WHAT THE TASK REQUIRES ▸ Print each record below precisely, with every picture left out of the copy.

○ ○ ○ ○ ○

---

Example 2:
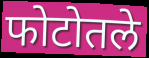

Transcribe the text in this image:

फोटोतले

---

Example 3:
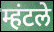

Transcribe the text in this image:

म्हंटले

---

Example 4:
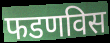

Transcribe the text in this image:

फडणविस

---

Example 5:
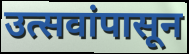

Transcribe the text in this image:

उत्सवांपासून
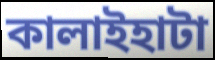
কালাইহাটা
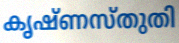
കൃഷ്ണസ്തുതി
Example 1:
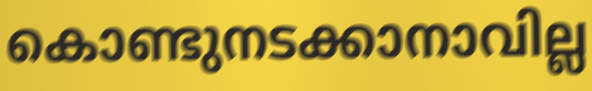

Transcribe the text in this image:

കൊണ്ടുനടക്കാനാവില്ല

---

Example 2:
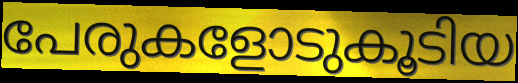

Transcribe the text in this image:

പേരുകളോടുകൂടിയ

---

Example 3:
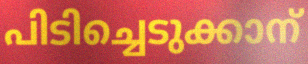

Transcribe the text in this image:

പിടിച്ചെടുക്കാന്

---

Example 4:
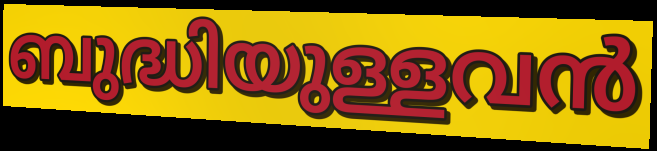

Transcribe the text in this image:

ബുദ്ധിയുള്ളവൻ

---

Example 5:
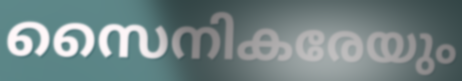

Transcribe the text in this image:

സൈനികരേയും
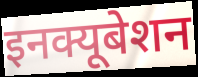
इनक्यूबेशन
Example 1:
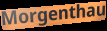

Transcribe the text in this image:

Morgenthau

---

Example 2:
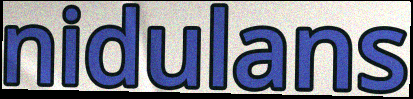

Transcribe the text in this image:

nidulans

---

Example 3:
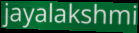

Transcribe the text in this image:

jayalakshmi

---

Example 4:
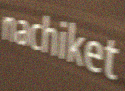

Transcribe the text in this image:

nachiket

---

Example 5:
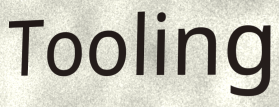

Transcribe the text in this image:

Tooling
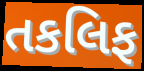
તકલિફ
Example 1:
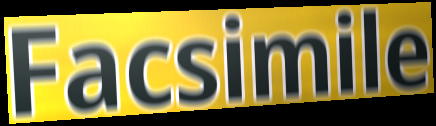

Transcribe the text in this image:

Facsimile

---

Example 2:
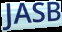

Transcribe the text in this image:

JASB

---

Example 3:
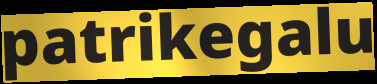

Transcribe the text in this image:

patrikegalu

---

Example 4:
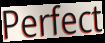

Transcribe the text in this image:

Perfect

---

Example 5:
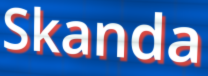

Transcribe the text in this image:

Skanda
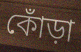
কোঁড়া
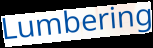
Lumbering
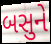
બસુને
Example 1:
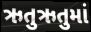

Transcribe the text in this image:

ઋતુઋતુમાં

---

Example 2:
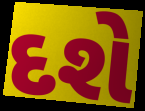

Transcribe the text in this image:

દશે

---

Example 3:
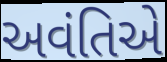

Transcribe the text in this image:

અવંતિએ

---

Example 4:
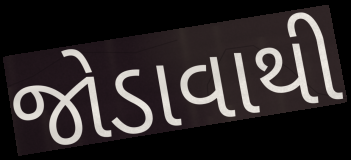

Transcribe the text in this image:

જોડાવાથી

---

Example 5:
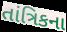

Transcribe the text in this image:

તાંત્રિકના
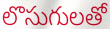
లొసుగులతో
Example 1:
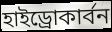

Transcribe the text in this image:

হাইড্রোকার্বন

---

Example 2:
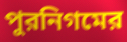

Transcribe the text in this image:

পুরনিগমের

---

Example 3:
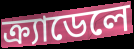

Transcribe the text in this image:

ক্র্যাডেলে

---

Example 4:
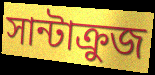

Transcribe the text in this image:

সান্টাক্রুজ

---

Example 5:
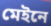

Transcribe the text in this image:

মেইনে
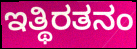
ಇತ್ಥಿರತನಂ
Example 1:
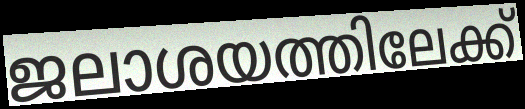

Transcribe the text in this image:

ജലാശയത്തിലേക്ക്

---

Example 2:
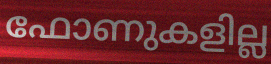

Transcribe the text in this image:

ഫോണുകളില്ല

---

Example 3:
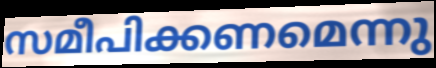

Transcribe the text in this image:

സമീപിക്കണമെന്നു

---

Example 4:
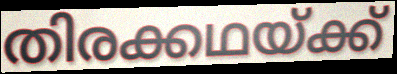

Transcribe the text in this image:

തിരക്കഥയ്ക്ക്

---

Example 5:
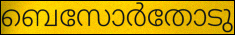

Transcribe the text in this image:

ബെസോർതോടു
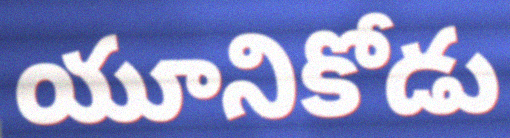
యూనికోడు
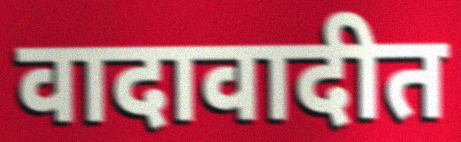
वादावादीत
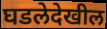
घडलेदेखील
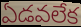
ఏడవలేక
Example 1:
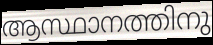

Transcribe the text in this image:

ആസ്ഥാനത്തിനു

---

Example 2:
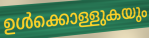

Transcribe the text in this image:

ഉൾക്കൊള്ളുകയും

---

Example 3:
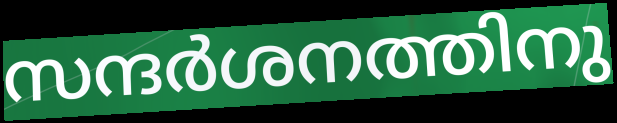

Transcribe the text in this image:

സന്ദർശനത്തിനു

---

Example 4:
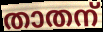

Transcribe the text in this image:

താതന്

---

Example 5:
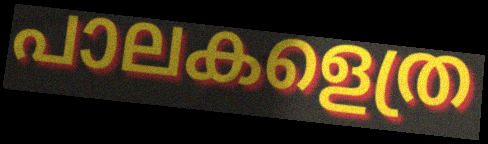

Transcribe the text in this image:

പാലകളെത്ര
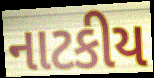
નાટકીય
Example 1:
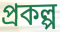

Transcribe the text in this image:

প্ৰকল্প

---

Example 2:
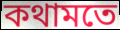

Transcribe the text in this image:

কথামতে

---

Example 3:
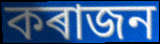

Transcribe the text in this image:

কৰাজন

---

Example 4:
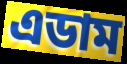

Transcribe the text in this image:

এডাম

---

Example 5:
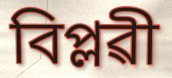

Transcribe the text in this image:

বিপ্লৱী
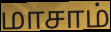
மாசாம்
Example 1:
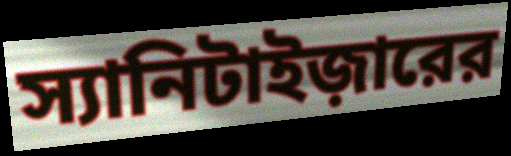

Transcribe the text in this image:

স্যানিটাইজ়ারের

○ ○ ○ ○ ○

SOLUTION ▸
---

Example 2:

Transcribe the text in this image:

फोटोतले

---

Example 3:

Transcribe the text in this image:

म्हंटले

---

Example 4:

Transcribe the text in this image:

फडणविस

---

Example 5:

Transcribe the text in this image:

उत्सवांपासून
কালাইহাটা
കൃഷ്ണസ്തുതി
Example 1:

Transcribe the text in this image:

കൊണ്ടുനടക്കാനാവില്ല

---

Example 2:

Transcribe the text in this image:

പേരുകളോടുകൂടിയ

---

Example 3:

Transcribe the text in this image:

പിടിച്ചെടുക്കാന്

---

Example 4:

Transcribe the text in this image:

ബുദ്ധിയുള്ളവൻ

---

Example 5:

Transcribe the text in this image:

സൈനികരേയും
इनक्यूबेशन
Example 1:

Transcribe the text in this image:

Morgenthau

---

Example 2:

Transcribe the text in this image:

nidulans

---

Example 3:

Transcribe the text in this image:

jayalakshmi

---

Example 4:

Transcribe the text in this image:

nachiket

---

Example 5:

Transcribe the text in this image:

Tooling
તકલિફ
Example 1:

Transcribe the text in this image:

Facsimile

---

Example 2:

Transcribe the text in this image:

JASB

---

Example 3:

Transcribe the text in this image:

patrikegalu

---

Example 4:

Transcribe the text in this image:

Perfect

---

Example 5:

Transcribe the text in this image:

Skanda
কোঁড়া
Lumbering
બસુને
Example 1:

Transcribe the text in this image:

ઋતુઋતુમાં

---

Example 2:

Transcribe the text in this image:

દશે

---

Example 3:

Transcribe the text in this image:

અવંતિએ

---

Example 4:

Transcribe the text in this image:

જોડાવાથી

---

Example 5:

Transcribe the text in this image:

તાંત્રિકના
లొసుగులతో
Example 1:

Transcribe the text in this image:

হাইড্রোকার্বন

---

Example 2:

Transcribe the text in this image:

পুরনিগমের

---

Example 3:

Transcribe the text in this image:

ক্র্যাডেলে

---

Example 4:

Transcribe the text in this image:

সান্টাক্রুজ

---

Example 5:

Transcribe the text in this image:

মেইনে
ಇತ್ಥಿರತನಂ
Example 1:

Transcribe the text in this image:

ജലാശയത്തിലേക്ക്

---

Example 2:

Transcribe the text in this image:

ഫോണുകളില്ല

---

Example 3:

Transcribe the text in this image:

സമീപിക്കണമെന്നു

---

Example 4:

Transcribe the text in this image:

തിരക്കഥയ്ക്ക്

---

Example 5:

Transcribe the text in this image:

ബെസോർതോടു
యూనికోడు
वादावादीत
घडलेदेखील
ఏడవలేక
Example 1:

Transcribe the text in this image:

ആസ്ഥാനത്തിനു

---

Example 2:

Transcribe the text in this image:

ഉൾക്കൊള്ളുകയും

---

Example 3:

Transcribe the text in this image:

സന്ദർശനത്തിനു

---

Example 4:

Transcribe the text in this image:

താതന്

---

Example 5:

Transcribe the text in this image:

പാലകളെത്ര
નાટકીય
Example 1:

Transcribe the text in this image:

প্ৰকল্প

---

Example 2:

Transcribe the text in this image:

কথামতে

---

Example 3:

Transcribe the text in this image:

কৰাজন

---

Example 4:

Transcribe the text in this image:

এডাম

---

Example 5:

Transcribe the text in this image:

বিপ্লৱী
மாசாம்
Example 1:

Transcribe the text in this image:

স্যানিটাইজ়ারের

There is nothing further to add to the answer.